We need something that's, above all else, simple, but acts as a stepping stone
along the path towards frontend nirvana.
Goals
- Client-side, in-memory only.
- Assume dataset is small enough to traverse in O(N) time.
- Plain-old JavaScript objects.
- Hierarchical flattening of the graph.
- Not necessarily just JSON (allow dates, etc).
- Encourages use via destructuring.
- All the standard debugging, printing, etc tools should work.
- Graph-based information model.
- Strong support for relationships between entities.
- Allow navigation from any node as a root, in any direction.
- No spooky action at a distance.
- Every database operation makes an implicit defensive copy.
- Good enough compared to real immutability.
- Safe to directly return to callers of your store API.
Non-Goals
- Be a Flux "store" by itself.
- No one general purpose information model can address all domain needs.
- You still need an API for mutations anyway.
- Persistent Data Structure
- We don't need undo or anything like that.
- The debugging benefits are nice, but just gravy.
- Serializablity
- We already need to reshape data from our APIs.
- Solve durability, caching, and transmission at another layer.
- Query
- Since dataset is small, assume it's OK to aggressively over-satisfy gets.
- If you need filtering, use alternative or additional data structure in
your store.
- Change Notifications
- Wrap with domain-level store API and implement your own coarse-grain
notifications for key entities.
API
let db = new Database(schema)
The only field provided by the default schema, lid
, is required. It is short
for "Local ID" and is named such to differentiate it from other application
specific identifiers. The recommended name for server-specified identifiers is
"gid", or "Global ID".
See below for methods of db
and schema details.
get(lid)
Gets a whole tree of related objects by lid
.
Does not traverse in to cycles.
put(entity)
Puts a whole tree of related objects. Properties are merged in to existing
objects with matching lid
fields.
lookup(field, value)
Gets an object by a unique field value. See schema.
destroy(lid)
Removes an object from the database by lid. Recurses as per schema.
remove(parentLid, field, childLid)
Removes a related object from a reference collection field.

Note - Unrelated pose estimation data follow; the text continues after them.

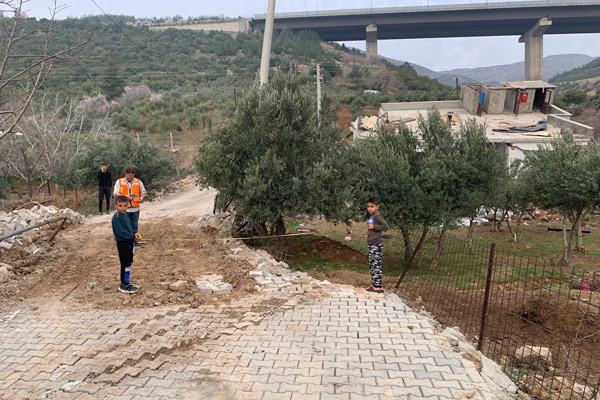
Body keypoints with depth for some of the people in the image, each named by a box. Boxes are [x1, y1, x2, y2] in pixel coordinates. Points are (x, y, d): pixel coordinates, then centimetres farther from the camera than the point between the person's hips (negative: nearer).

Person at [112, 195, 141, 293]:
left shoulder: (125, 215, 9)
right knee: (125, 264, -3)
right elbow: (120, 232, -23)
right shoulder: (116, 217, -18)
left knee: (129, 263, 16)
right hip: (122, 243, -9)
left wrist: (134, 235, 2)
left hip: (129, 242, 9)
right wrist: (132, 237, -18)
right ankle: (124, 285, 8)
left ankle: (126, 283, 27)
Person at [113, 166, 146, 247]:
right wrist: (125, 196, -19)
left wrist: (141, 197, -9)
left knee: (134, 226, 11)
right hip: (124, 209, -2)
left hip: (135, 208, 2)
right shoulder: (119, 181, 1)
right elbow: (116, 193, -5)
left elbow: (143, 192, 14)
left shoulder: (138, 182, 7)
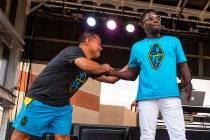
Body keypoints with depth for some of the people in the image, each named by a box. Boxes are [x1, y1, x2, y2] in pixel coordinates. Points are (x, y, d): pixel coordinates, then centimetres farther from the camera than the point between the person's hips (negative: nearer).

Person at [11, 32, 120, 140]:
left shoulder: (90, 64, 11)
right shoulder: (73, 51, -16)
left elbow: (111, 79, 21)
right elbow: (87, 65, -37)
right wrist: (103, 68, -17)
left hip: (62, 106, 8)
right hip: (40, 101, -8)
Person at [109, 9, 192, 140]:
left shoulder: (173, 41, 15)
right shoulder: (137, 46, 15)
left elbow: (183, 65, 11)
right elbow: (132, 74, 18)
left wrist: (188, 84, -6)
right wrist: (113, 72, 2)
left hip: (171, 96, 0)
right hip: (146, 97, 1)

Also works on non-collection reference fields. Treats the field as a collection
with a max size of one. Equivalent to setting the field to null.
Schema
Just a map of named fields to config.
Entity Identity
The lid
property is required for all get/put operations. It's just a string.
Unique Lookup
unique: true
Use on string fields to enable O(1) indexing for use by lookup
.
Validation
The validate
property specifies a function to validate and transform a
scalar value. Throw an exception to report a validation error or return the
transformed value.
validate: function(value) {
if (!valid(value)) {
throw validationError;
}
return coerce(value);
}
Collections
collection: true,
sort: function compare(x, y) {
...
}
An array field value adds items in to a collection. The sort comparator
is optional. To remove items, see remove
.
Entity References
ref: 'reverse'
Specifies which fields are references to other objects, and those object's
reverse relationship field name. Neither, either, or both ends of the
relationship may be collections.
For example:
let schema = {
owner: {
ref: 'tickets',
collection: true,
},
tickets: {
ref: 'owner',
},
};
Use field value of {lid: ...}
for related objects:
db.put({lid: 'ticket1', owner: 'user1'});
db.put({lid: 'user1', tickets: [{lid: 'ticket2'}]});
Cascarding Delete
destroy: true
Use on ref fields to recursively call destroy
.
TODO
- Dramatically improve docs.
- Validate this design (in real app) and implementation (with test asserts).